Records for this exercise:
==========
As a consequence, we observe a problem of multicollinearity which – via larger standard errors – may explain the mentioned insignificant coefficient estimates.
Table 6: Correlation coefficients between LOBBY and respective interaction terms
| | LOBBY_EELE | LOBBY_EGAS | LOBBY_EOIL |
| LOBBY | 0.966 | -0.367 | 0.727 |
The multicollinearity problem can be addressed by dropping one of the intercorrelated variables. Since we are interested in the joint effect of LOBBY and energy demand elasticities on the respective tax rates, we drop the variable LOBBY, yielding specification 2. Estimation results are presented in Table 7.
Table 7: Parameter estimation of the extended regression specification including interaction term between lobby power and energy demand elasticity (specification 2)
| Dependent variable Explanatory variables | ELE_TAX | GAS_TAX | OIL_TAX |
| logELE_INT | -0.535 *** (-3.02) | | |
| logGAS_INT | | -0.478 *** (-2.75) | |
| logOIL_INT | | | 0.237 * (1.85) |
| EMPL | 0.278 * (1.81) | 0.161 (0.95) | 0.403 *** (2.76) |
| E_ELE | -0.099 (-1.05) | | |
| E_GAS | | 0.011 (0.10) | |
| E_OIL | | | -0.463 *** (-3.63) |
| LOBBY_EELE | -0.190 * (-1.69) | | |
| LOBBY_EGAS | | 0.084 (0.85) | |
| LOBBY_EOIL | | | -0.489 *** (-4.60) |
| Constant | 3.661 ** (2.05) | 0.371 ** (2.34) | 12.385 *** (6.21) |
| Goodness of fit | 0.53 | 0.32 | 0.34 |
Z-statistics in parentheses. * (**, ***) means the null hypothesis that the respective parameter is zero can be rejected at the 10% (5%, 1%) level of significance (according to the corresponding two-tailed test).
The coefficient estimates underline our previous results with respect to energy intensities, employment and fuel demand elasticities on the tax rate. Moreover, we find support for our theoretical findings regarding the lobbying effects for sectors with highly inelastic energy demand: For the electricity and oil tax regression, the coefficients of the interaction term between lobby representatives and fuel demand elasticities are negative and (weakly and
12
==========
Required work: Wherever the word "variable" appears in the listing, copy the line that holds it.

Task solution:
The multicollinearity problem can be addressed by dropping one of the intercorrelated variables. Since we are interested in the joint effect of LOBBY and energy demand elasticities on the respective tax rates, we drop the variable LOBBY, yielding specification 2. Estimation results are presented in Table 7.
| Dependent variable Explanatory variables | ELE_TAX | GAS_TAX | OIL_TAX |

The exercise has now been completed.